Data listing
= Beginning of Section =

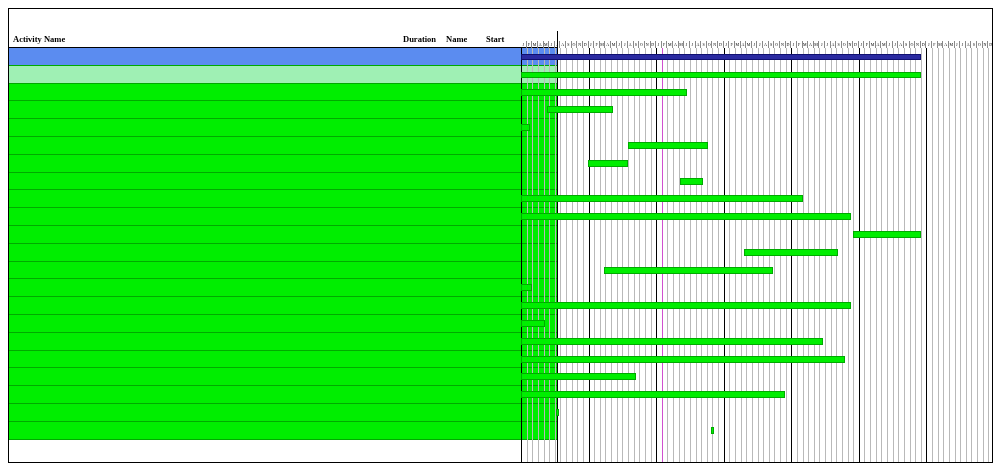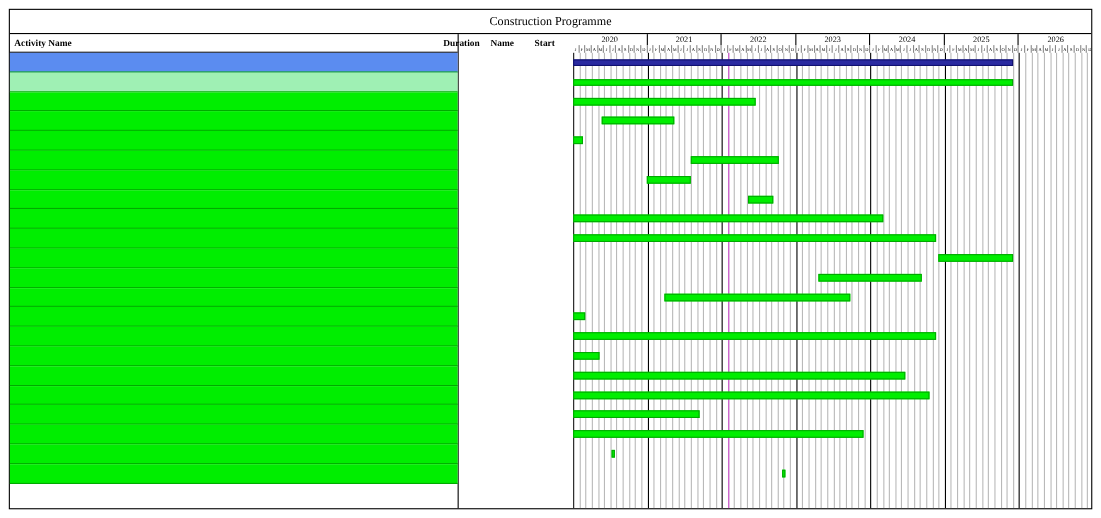--- a/index.html
+++ b/index.html
@@ -50,9 +50,6 @@
 <div id="app">
   <div class="frame">
 
-    <div class="title-bar">
-      <span>Construction Programme</span>
-    </div>
 
     <div class="ltable">
       <div class="lhead">

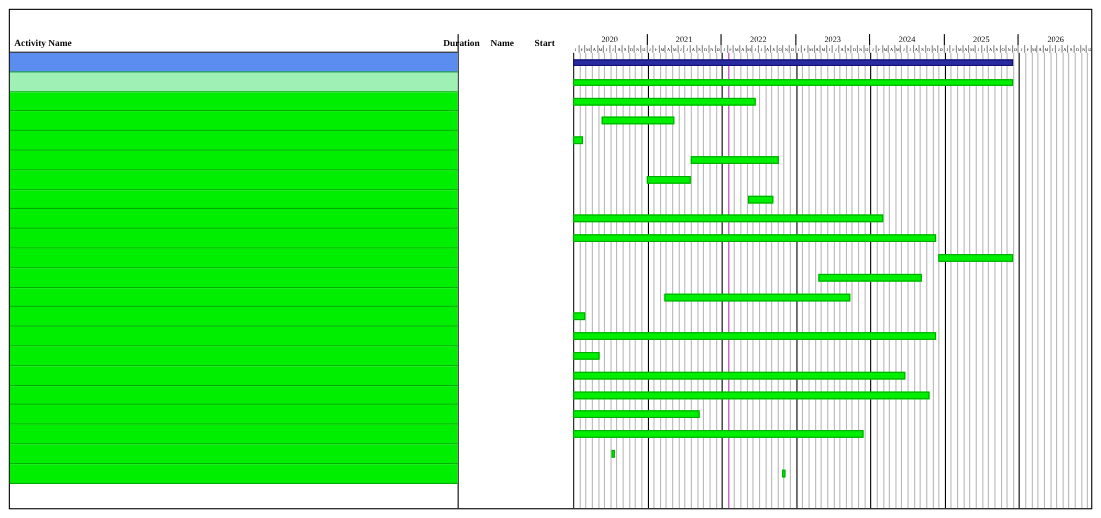--- a/index.html
+++ b/index.html
@@ -9,7 +9,7 @@
   .title-bar{position:absolute;left:0;top:0;width:100%;height:22px;border-bottom:1px solid #000;box-sizing:border-box;display:flex;align-items:center;justify-content:center;}
   .title-bar span{font-size:11px;color:#000;font-family:"Liberation Serif",serif;}
   
-  .ltable{position:absolute;left:0;top:22px;width:408px;bottom:0;box-sizing:border-box;border-right:1px solid #000;}
+  .ltable{position:absolute;left:0;top:22px;width:549px;bottom:0;box-sizing:border-box;border-right:1px solid #000;}
   .lhead{position:absolute;left:0;top:0;width:100%;height:17px;border-bottom:1px solid #000;box-sizing:border-box;}
   .lhead .c{position:absolute;top:0;height:16px;line-height:16px;font-size:8.5px;font-weight:bold;color:#000;font-family:"Liberation Serif",serif;}
   .c-act{left:4px;}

= End of Section =

Request
The complete listing must be transcribed verbatim, and all pictures are to be omitted.

Solved problem
--- a/index.html
+++ b/index.html
@@ -50,9 +50,6 @@
 <div id="app">
   <div class="frame">
 
-    <div class="title-bar">
-      <span>Construction Programme</span>
-    </div>
 
     <div class="ltable">
       <div class="lhead">

--- a/index.html
+++ b/index.html
@@ -9,7 +9,7 @@
   .title-bar{position:absolute;left:0;top:0;width:100%;height:22px;border-bottom:1px solid #000;box-sizing:border-box;display:flex;align-items:center;justify-content:center;}
   .title-bar span{font-size:11px;color:#000;font-family:"Liberation Serif",serif;}
   
-  .ltable{position:absolute;left:0;top:22px;width:408px;bottom:0;box-sizing:border-box;border-right:1px solid #000;}
+  .ltable{position:absolute;left:0;top:22px;width:549px;bottom:0;box-sizing:border-box;border-right:1px solid #000;}
   .lhead{position:absolute;left:0;top:0;width:100%;height:17px;border-bottom:1px solid #000;box-sizing:border-box;}
   .lhead .c{position:absolute;top:0;height:16px;line-height:16px;font-size:8.5px;font-weight:bold;color:#000;font-family:"Liberation Serif",serif;}
   .c-act{left:4px;}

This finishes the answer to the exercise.